Type assertions/switches

package main

import "fmt"

func main() {
	var i interface{} = "hello"

	s := i.(string)
	fmt.Println(s)

	s, ok := i.(string)
	fmt.Println(s, ok)

	f, ok := i.(float64)
	fmt.Println(f, ok)

	f = i.(float64) // panic
	fmt.Println(f)
}

switch v := i.(type) {
case T:
    // here v has type T
case S:
    // here v has type S
default:
    // no match; here v has the same type as i
}

If the switch has no expression it switches on true。Switch 不只可以用在 value，也可以用在 condition

// Compare returns an integer comparing the two byte slices,
// lexicographically.
// The result will be 0 if a == b, -1 if a < b, and +1 if a > b
func Compare(a, b []byte) int {
    for i := 0; i < len(a) && i < len(b); i++ {
        switch {
        case a[i] > b[i]:
            return 1
        case a[i] < b[i]:
            return -1
        }
    }
    switch {
    case len(a) > len(b):
        return 1
    case len(a) < len(b):
        return -1
    }
    return 0
}

There is no automatic fall through, but cases can be presented in comma-separated lists.
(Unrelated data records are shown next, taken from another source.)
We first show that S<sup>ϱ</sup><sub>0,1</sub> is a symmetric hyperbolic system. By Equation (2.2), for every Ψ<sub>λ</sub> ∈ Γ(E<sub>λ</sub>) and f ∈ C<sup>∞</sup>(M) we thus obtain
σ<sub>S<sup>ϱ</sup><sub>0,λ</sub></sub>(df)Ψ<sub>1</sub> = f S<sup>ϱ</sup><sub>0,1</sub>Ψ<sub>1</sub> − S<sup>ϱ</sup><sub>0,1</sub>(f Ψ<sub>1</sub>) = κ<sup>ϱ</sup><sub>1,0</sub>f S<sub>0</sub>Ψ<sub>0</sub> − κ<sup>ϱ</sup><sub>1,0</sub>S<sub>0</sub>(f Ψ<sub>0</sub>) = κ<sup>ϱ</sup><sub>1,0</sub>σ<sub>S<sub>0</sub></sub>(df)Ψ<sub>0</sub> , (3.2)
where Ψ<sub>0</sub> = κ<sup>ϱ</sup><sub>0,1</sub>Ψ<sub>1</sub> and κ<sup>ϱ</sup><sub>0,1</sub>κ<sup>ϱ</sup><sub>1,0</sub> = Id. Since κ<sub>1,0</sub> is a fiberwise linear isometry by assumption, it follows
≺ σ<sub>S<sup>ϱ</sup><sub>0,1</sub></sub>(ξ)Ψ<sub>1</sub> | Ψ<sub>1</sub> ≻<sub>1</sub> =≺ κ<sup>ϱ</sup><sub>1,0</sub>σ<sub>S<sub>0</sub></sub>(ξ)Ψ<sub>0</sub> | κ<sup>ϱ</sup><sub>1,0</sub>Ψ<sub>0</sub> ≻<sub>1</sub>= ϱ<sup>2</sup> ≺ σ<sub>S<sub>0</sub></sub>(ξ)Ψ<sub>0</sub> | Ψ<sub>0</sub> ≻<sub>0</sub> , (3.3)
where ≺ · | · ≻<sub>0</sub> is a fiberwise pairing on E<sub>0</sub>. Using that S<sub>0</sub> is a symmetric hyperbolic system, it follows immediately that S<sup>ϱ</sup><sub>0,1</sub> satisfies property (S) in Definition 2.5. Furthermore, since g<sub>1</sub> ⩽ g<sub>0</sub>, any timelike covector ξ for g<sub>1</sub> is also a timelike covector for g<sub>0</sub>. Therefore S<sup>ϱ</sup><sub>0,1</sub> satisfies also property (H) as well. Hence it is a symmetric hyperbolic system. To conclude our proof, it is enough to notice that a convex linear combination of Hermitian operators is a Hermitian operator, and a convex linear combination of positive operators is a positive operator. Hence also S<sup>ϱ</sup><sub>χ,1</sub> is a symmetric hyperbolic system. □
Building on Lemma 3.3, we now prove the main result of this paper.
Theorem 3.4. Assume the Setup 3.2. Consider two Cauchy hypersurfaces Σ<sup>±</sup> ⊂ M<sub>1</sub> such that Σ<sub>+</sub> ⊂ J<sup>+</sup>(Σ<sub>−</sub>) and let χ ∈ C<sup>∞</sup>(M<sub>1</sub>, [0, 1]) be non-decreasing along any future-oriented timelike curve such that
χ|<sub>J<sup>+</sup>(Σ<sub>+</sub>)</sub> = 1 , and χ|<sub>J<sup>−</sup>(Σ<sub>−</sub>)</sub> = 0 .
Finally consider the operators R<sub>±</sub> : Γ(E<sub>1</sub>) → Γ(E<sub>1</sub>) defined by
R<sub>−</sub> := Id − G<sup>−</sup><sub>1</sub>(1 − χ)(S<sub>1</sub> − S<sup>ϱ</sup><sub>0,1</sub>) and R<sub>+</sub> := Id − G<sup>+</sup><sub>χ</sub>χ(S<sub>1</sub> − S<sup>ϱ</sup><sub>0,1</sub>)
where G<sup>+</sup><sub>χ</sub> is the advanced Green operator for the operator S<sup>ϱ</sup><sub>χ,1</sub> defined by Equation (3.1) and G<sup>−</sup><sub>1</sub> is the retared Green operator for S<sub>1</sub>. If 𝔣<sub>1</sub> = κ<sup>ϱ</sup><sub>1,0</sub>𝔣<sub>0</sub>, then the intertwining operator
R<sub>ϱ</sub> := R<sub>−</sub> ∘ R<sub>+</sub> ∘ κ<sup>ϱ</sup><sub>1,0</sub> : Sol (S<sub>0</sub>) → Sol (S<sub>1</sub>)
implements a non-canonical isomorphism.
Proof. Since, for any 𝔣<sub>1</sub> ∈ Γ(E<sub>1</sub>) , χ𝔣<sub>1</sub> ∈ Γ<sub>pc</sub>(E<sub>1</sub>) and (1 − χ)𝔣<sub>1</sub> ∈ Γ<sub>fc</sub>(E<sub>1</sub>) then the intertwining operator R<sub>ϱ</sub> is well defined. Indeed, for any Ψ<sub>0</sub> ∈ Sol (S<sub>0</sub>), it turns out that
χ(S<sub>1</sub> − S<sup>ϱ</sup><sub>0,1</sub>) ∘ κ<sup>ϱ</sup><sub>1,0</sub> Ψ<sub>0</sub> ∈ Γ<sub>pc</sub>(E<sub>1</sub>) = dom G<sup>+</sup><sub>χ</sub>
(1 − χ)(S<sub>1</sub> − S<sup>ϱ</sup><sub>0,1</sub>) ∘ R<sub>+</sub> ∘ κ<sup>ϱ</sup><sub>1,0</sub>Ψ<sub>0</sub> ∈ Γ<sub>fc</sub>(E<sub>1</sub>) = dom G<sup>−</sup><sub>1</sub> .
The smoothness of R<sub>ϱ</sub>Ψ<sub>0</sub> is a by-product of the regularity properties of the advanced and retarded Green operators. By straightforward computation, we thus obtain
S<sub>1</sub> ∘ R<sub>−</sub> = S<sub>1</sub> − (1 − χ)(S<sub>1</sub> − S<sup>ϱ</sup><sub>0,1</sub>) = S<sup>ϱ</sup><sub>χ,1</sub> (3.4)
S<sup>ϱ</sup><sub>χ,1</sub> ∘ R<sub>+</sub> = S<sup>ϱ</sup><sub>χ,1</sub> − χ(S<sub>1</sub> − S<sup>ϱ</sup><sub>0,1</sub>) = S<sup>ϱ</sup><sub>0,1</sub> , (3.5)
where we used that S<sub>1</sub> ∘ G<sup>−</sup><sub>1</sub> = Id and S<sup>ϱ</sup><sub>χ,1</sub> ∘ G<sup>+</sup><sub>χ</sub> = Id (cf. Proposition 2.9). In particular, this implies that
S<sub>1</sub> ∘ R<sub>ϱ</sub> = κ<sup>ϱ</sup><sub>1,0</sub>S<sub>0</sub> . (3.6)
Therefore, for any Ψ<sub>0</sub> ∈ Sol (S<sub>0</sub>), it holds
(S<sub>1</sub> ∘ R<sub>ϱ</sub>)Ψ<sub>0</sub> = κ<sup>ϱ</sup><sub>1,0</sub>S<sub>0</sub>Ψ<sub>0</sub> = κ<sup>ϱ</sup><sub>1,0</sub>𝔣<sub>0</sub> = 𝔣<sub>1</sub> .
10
func shouldEscape(c byte) bool {
    switch c {
    case ' ', '?', '&', '=', '#', '+', '%':
        return true
    }
    return false
}

不過 break 還是有用處，就是在想要跳到 switch block 更外圍的地方的時候，透過 label

Loop:
	for n := 0; n < len(src); n += size {
		switch {
		case src[n] < sizeOne:
			if validateOnly {
				break
			}
			size = 1
			update(src[n])

		case src[n] < sizeTwo:
			if n+1 >= len(src) {
				err = errShortInput
				break Loop
			}
			if validateOnly {
				break
			}
			size = 2
			update(src[n] + src[n+1]<<shift)
		}
	}

---

new() / make()

new

new does not initialize the memory, it only zeros it. That is, new(T) allocates zeroed storage for a new item of type T and returns its address, a value of type *T. In Go terminology, it returns a pointer to a newly allocated zero value of type T.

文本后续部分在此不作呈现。